What's going on in Egypt's new constitution?





On December 12th, the Egyptian Constituent Assembly will pass on the final  draft of the Egyptian Constitution to voters, who will decide on its adoption via referendum. The proposed Constitution has been the subject of tremendous debate, revolving around the applicability of shariah as a basis for legislation, freedom of speech, assembly, and press, and freedom of religion with regards to both non-Muslims and Muslims who doctrinally fall afoul of the Salafi or Muslim Brotherhood mainstream.

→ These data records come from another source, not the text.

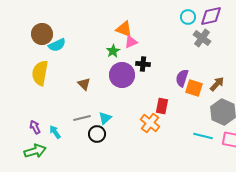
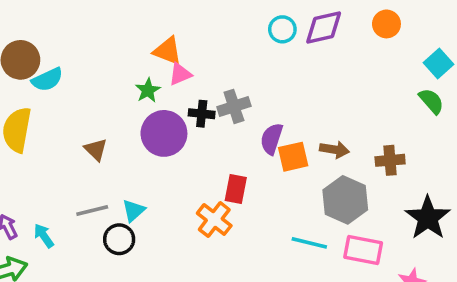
gray cross: (202, 38) -> (234, 106), moved, turned 36
brown arrow: (217, 84) -> (334, 150), turned 56
orange square: (194, 88) -> (293, 157), turned -30

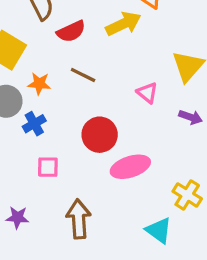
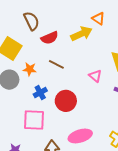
blue cross: (34, 124) -> (40, 93), moved
pink square: (48, 167) -> (34, 120), size x1.6
pink ellipse: (130, 167) -> (80, 136), moved

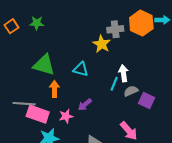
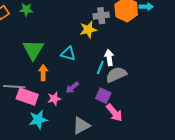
yellow star: (102, 44) -> (88, 30), turned 30
green triangle: (44, 65) -> (33, 50), turned 45
gray semicircle: (131, 91) -> (116, 75), size x1.5
purple square: (147, 101) -> (103, 96), moved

Coverage of the anti-Mubarak demonstrations of January 2011 emphasized that the protests cut across social and economical cleavages to unite Egyptians against Mubarak's repressive, constricting regime. Since then, Egyptian society has rapidly polarized; protests in Tahrir square are a recurring occurrence as varying groups try to show their strength. Coptic Christians and certain Salafi groups engage sporadically in violence in Upper Egypt, where several churches have been burned and Sufi Muslim sites attacked. The transition from the rule of the Supreme Council of the Armed Forces (SCAF), which took power upon Mubarak's resignation, to the bicameral parliamentary system now led by newly elected President Mohammed Morsi was largely peaceful, though security forces did forcefully break up several protests which resulted in injury and death.

Another question the government will have to face is the status of the 1979 treaty with Israel; though President Morsi has said he will honor it, the Muslim Brotherhood and other religious and secular groups have become increasingly wroth with Israel's perceived aggression against Egypt, via occasional police actions in the Sinai (some in coordination with Egyptian security forces), and the embattled Gaza strip. The recent decision by Morsi's government to allow Sheikh Hamad bin Khalifa al-Thani of Qatar to visit the Gaza strip (via the Egyptian-administered Rafah crossing) showcases the Egyptian government's desire for greater connections with the Arab world.

The success of the Constitution may well determine the stability of the post-revolutionary regime in Egypt. The expulsion of the SCAF means that whoever wishes to lead Egypt must address the disparate and conflicting political groups vying for power.